None of the Liberty runners was a senior, and they all finished within nearly a minute.

“We always train together,” said junior Megan Chucka. “We all want to make each other better. We just want to bring the best of our teammates out, and we end up being able to stay together.”

And they definitely stay together. At the Fort Worden Invitational Oct. 8 the team’s top five runners, Amy Broska, Allie Wood, Sarah Bliesner, Rachel Shaw and Chucka, finished within 39 seconds. The entire varsity group finished with 1:17. With the other two varsity runners, Aimee Christensen and Megan Larson, coming in just behind the pack, the Patriots took the invite win.

The closeness starts in the offseason, when most of the team wakes up the same summer mornings and goes through the same workouts.

“I can’t have an off day because my teammates are there to push me and tell me I can do it,” Chucka said.

The work carries over into the season and onto race day.

“It’s a confidence booster,” Wood said. “I’ve got my group behind me, so now what can I do to get faster?”

Wood said the team receives a lot of compliments at the race on how tight they run.

“It’s nice when you’re running because it’s just someone right in front of you,” Shaw said. “Maybe a teammate will come up beside you and say, ‘Let’s go catch that person.’”

It’s also interesting that the team doesn’t have much of a set order. The top four have been Chucka, Wood, Broska and Bliesner at most of the meets, but it varies as the runners place higher or lower.

“It’s nice to be with everybody,” Broska said. “Knowing that there’s always going to be someone right there if you need help.”

The team overcame a midseason injury to junior Michaela Chucka, one of the state runners last year, thanks to the emergence of Bliesner, a freshman. Bliesner has hit the ground running with this group, finishing in the top five at four meets this year, including the KingCo meet.

“I knew that they were good last year,” Bliesner said. “I was just trying to become part of that. It was really helpful because I can use them as motivation in training.”

The team was already close, and obviously fast, but finish at state last year gave them new focus.

“It was really cool how things changed,” Christensen said. “Before we didn’t really believe in ourselves.

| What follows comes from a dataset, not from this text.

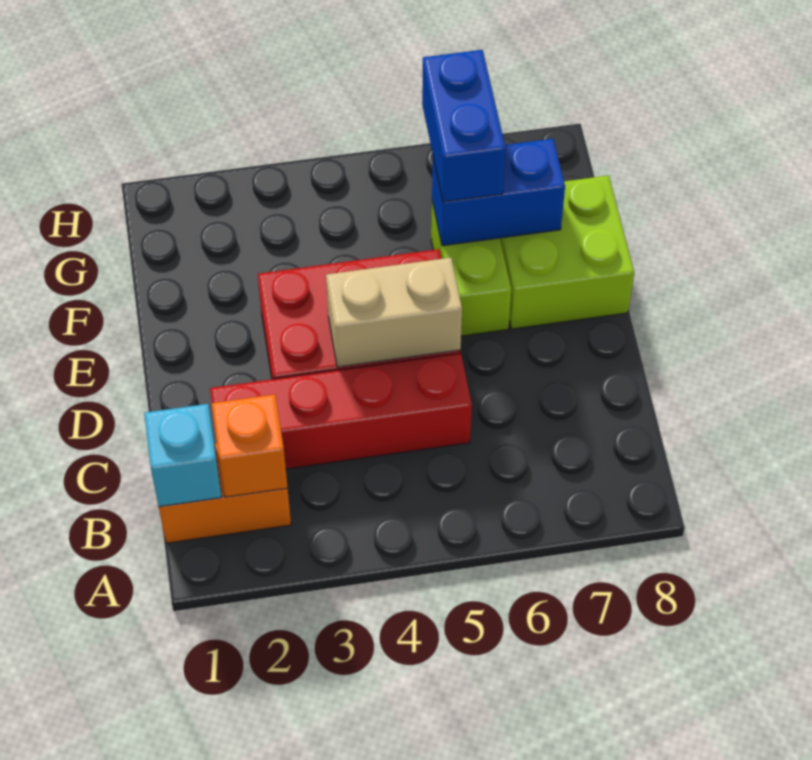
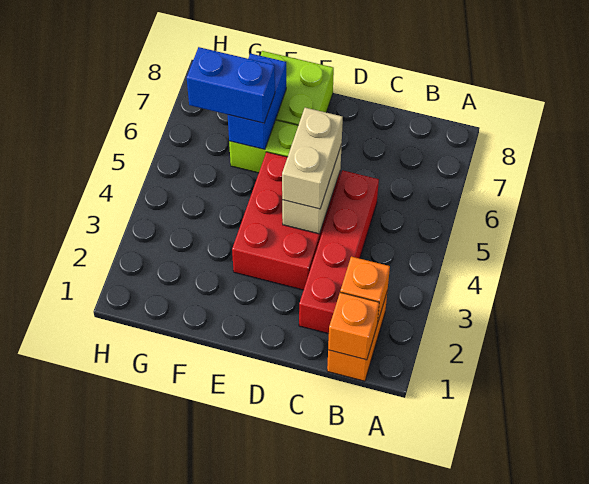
cyan brick B1 level 2 -> orange brick B1 level 2
none -> tan brick D4:D5 level 3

Then we decided that we were going to do it no matter what it took. And we felt really proud of ourselves.”

Now after an offseason of hard work the team is back and ready to place even higher.

The girls finished the regular season at 7-2 with the invite win at Fort Worden. They tied Mercer Island for first at the KingCo 3A meet (and the Islanders eventually laid claim to the victory after a tiebreaker). Next up is state Nov. 5 in Pasco.

“Our goal is to maybe get in the top five, you never know what will happen,” Wood said. “We’re still working hard, we’ve all just melded really well, and we all have one goal.”

They hope to find out Nov. 5 that the pack is back, and better than ever.

“We all love each other,” Larson said. “And we don’t have a star, it’s like we’re all the same.”